**Görev tanımı:**
Aşağıdaki satırların tamamını, resimleri dışarıda bırakarak ve hiçbir değişiklik yapmadan çıktı olarak ver.

**Gösterilen bilgiler:**
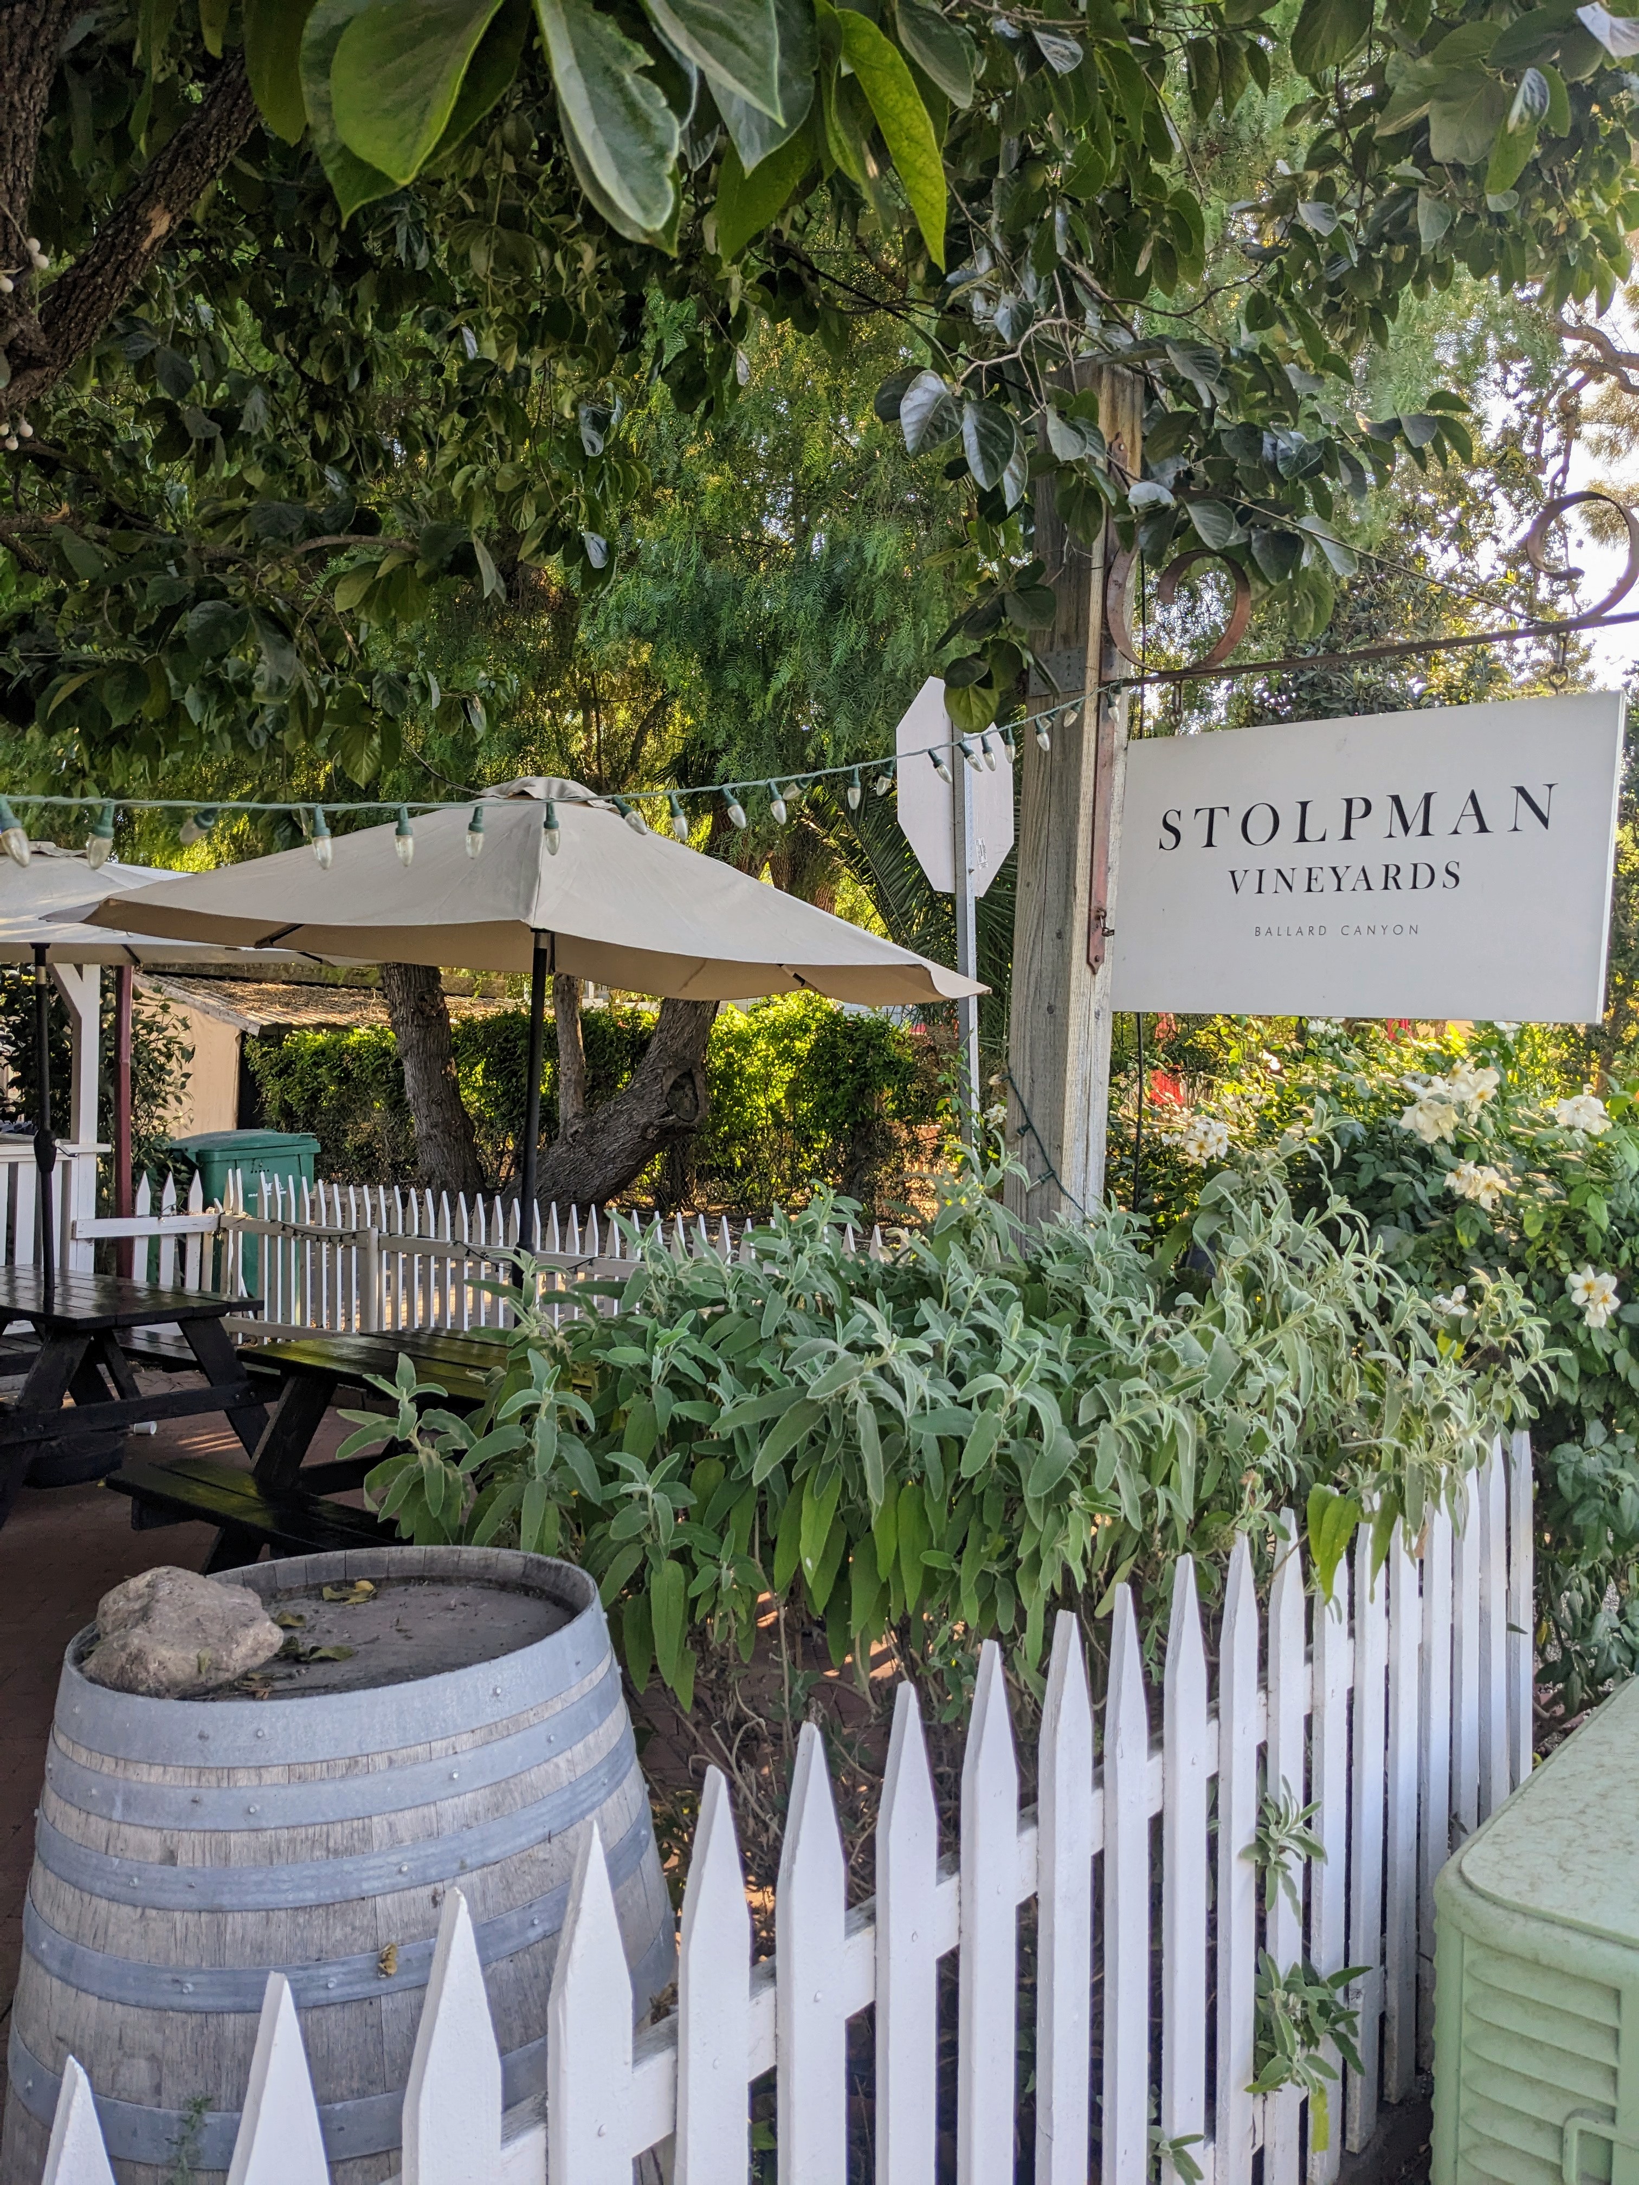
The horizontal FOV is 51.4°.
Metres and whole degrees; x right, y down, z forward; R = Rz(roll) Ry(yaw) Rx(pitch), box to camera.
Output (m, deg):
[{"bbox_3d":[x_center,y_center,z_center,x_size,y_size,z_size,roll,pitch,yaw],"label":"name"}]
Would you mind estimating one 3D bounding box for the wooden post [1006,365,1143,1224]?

**Görevin çıktısı:**
The horizontal FOV is 51.4°.
Metres and whole degrees; x right, y down, z forward; R = Rz(roll) Ry(yaw) Rx(pitch), box to camera.
Output (m, deg):
[{"bbox_3d":[x_center,y_center,z_center,x_size,y_size,z_size,roll,pitch,yaw],"label":"name"}]
Would you mind estimating one 3D bounding box for the wooden post [1006,365,1143,1224]?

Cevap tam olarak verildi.